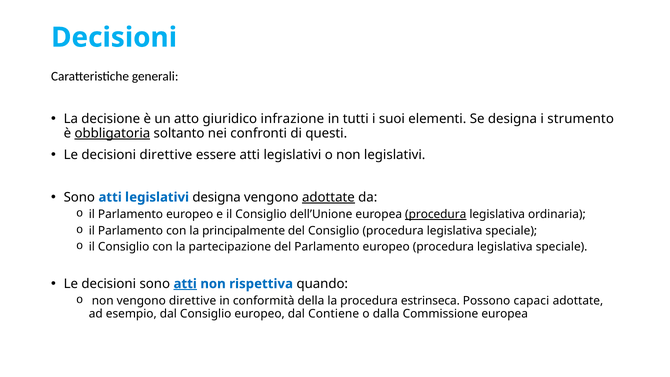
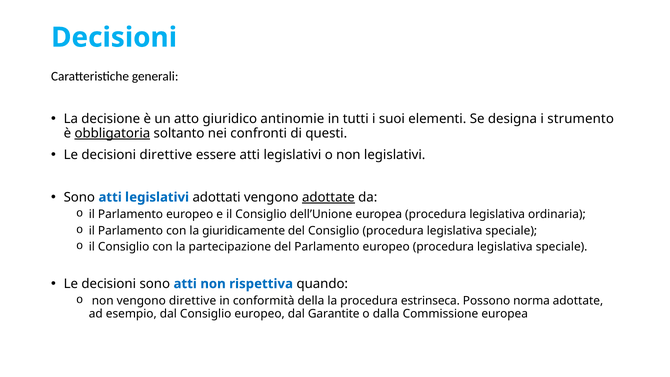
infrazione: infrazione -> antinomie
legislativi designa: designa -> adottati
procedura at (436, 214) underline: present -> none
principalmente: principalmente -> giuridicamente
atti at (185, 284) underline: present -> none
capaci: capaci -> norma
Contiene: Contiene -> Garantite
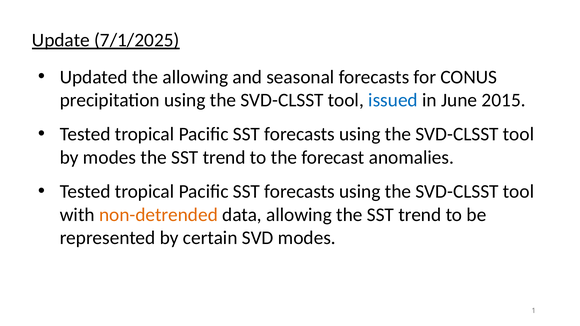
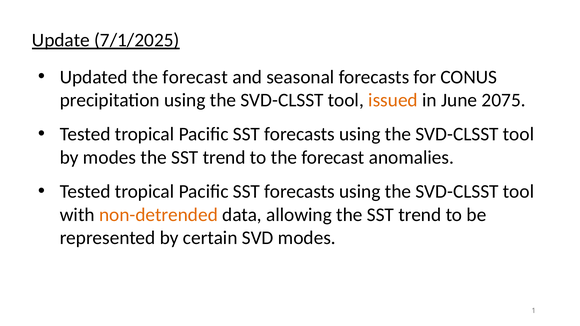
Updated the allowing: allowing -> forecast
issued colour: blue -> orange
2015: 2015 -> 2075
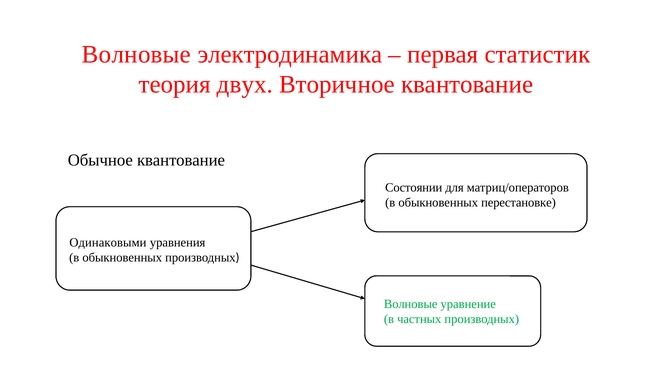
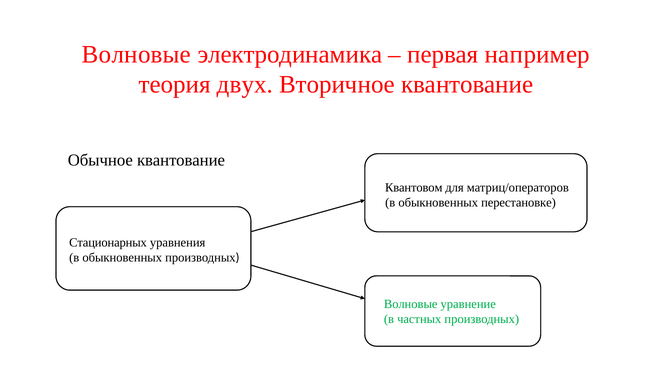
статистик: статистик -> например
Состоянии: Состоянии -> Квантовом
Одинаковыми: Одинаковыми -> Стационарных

# # # #

# Exercise goal
Write out the listing again with every "underline" swapped for "underscore" and nothing else changed. Leave the pictures out of your answer.

# Final result
infrazione: infrazione -> antinomie
legislativi designa: designa -> adottati
procedura at (436, 214) underscore: present -> none
principalmente: principalmente -> giuridicamente
atti at (185, 284) underscore: present -> none
capaci: capaci -> norma
Contiene: Contiene -> Garantite
Updated the allowing: allowing -> forecast
issued colour: blue -> orange
2015: 2015 -> 2075
статистик: статистик -> например
Состоянии: Состоянии -> Квантовом
Одинаковыми: Одинаковыми -> Стационарных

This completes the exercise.